Without those three logs, your incident timeline is a guess.

Containing an agent

A human attacker has one identity, a finite number of sessions, a known credential set. You can contain them.

An agent has many sessions, many input sources, and a context window shaped by every document it has read. Containing it has three layers.

Pause the runtime — stop new sessions, halt tool calls in active sessions. This is the equivalent of pulling a host off the network.

Quarantine the inputs — every document, ticket, email, or page the agent consumed in the affected window. Remove them from retrieval indexes. Even if they look harmless, leaving them in is how re-infection happens.

Reset agent state — clear the conversation memory of all sessions, including ones that look clean. The attacker may have written instructions like "do not act yet — wait until X happens." Skipping this step is how teams get re-breached four weeks later.

Do not pull the plug

If you treat the agent like a compromised host and kill the process, you lose evidence you cannot recover.

Specifically: the in-memory conversation state for active sessions (most agents do not persist this to disk), the working context the model actually saw, and any decisions the model considered but did not act on (these are signals about how close the attacker got).

The right move is to pause and snapshot, not kill. Modern agent platforms have a pause-and-export capability built in. If yours does not, that is a gap to close before the next incident.

What to tell regulators and customers

Regulators have started asking AI-specific questions that older breach-notification templates do not cover. Three keep coming up.

Was the exfiltrated data in the model's training set? The answer is usually no, but you should be able to prove it.

What other systems read the same inputs as the compromised agent? Regulators ask this because a poisoned document can affect every system that ingested it, not just the one that triggered an alert.

How did you verify the agent's other sessions were not also compromised? "We checked the logs" is no longer enough when the threat model assumes patient, multi-session attacks.

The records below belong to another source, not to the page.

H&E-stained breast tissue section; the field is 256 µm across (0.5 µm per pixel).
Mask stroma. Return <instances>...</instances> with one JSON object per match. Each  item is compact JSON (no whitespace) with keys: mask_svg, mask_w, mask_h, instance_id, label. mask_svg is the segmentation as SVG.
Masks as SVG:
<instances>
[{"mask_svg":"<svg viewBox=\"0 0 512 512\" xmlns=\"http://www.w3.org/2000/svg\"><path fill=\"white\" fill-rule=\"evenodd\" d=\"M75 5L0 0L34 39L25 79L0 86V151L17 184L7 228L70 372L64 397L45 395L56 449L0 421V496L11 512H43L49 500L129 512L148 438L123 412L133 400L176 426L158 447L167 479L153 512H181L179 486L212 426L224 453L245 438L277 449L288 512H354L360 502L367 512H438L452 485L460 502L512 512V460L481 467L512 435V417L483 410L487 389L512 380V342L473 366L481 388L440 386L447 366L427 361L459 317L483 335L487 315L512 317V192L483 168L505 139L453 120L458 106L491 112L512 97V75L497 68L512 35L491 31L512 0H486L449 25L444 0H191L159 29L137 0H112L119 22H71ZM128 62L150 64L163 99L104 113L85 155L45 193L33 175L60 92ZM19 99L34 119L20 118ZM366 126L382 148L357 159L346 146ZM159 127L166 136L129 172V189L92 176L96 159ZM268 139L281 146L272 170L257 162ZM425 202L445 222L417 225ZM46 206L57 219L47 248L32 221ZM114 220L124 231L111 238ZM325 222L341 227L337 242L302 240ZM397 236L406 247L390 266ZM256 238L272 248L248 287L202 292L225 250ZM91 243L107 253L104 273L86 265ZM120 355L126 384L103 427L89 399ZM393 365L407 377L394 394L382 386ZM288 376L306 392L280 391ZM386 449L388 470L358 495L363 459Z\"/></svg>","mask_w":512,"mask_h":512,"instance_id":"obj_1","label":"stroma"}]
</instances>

Draft your disclosure language now, when nothing is on fire. Run it through legal once a year. The first time you write it during an incident, it will read like it was written during an incident.

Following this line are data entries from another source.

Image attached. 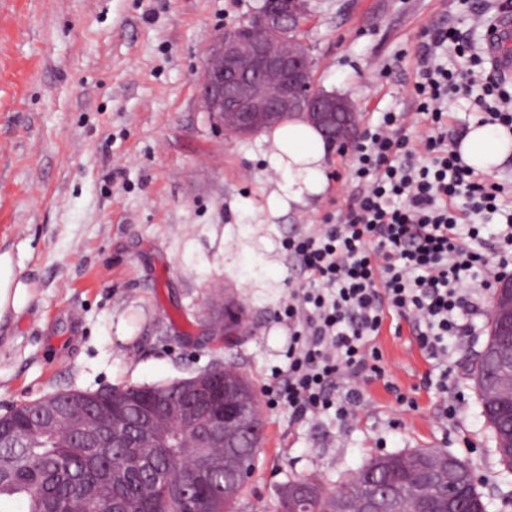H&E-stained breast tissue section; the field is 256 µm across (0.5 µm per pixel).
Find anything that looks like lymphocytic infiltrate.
Listing matches in <instances>:
<instances>
[{
    "instance_id": "obj_1",
    "label": "lymphocytic infiltrate",
    "mask_w": 512,
    "mask_h": 512,
    "mask_svg": "<svg viewBox=\"0 0 512 512\" xmlns=\"http://www.w3.org/2000/svg\"><path fill=\"white\" fill-rule=\"evenodd\" d=\"M490 77L476 104L488 125L512 129V91ZM469 73L423 67L414 87L425 132L402 135L396 113H384L354 148L356 184L345 220L289 240V257L308 285L290 293L288 368L269 389L270 402L294 417L332 408L352 419L364 385L384 378L373 344L387 316L410 323L419 349L447 363L448 339L471 336L479 298L512 277V211L480 239L476 217L502 212L505 188L464 164L448 138L449 92H469ZM480 239V249L469 242Z\"/></svg>"
}]
</instances>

Why patching the prompt is not the answer

After most incidents, the post-mortem identifies a missing control or unpatched bug. After an AI incident, the natural reach is "update the system prompt" or "fine-tune the model to refuse instructions like that."

Both help. Neither is enough. Every new prompt injection technique evades the last fix. Fine-tuning makes the model refuse one variant and stay vulnerable to ten others. The root cause is architectural: as long as untrusted text re-enters the model's context, the next attack will work.

The durable fixes are not glamorous. Filter what comes back from tools before the model sees it. Authorize every tool call as the user. Allow-list which tools each agent can use. Monitor egress at the network. These survive new prompt-injection variants.

Three tabletops to run this quarter

Every mature SOC runs tabletops for ransomware, business email compromise, and insider threat. Few run them for AI incidents — partly because the threat model is new, partly because the team is still learning it.

Three scenarios worth practicing.

The customer-support agent: a ticket contains hidden instructions, the agent reads it, the agent emails customer data to the attacker. Walk through detection, containment, communication, recovery.

The internal knowledge-base agent: somebody edits an internal wiki with hidden instructions. The agent reads the wiki later, for a different question, and acts on the instructions. Test whether your retrieval logs can trace which session was affected.

The third-party tool server: a server your agent uses gets compromised. The server changes its tool descriptions to redirect calls to the attacker. Test whether you can detect the change and find every affected session.

The goal is not a new playbook for every scenario. The goal is to find the three or four gaps in your existing playbook before a real incident finds them for you.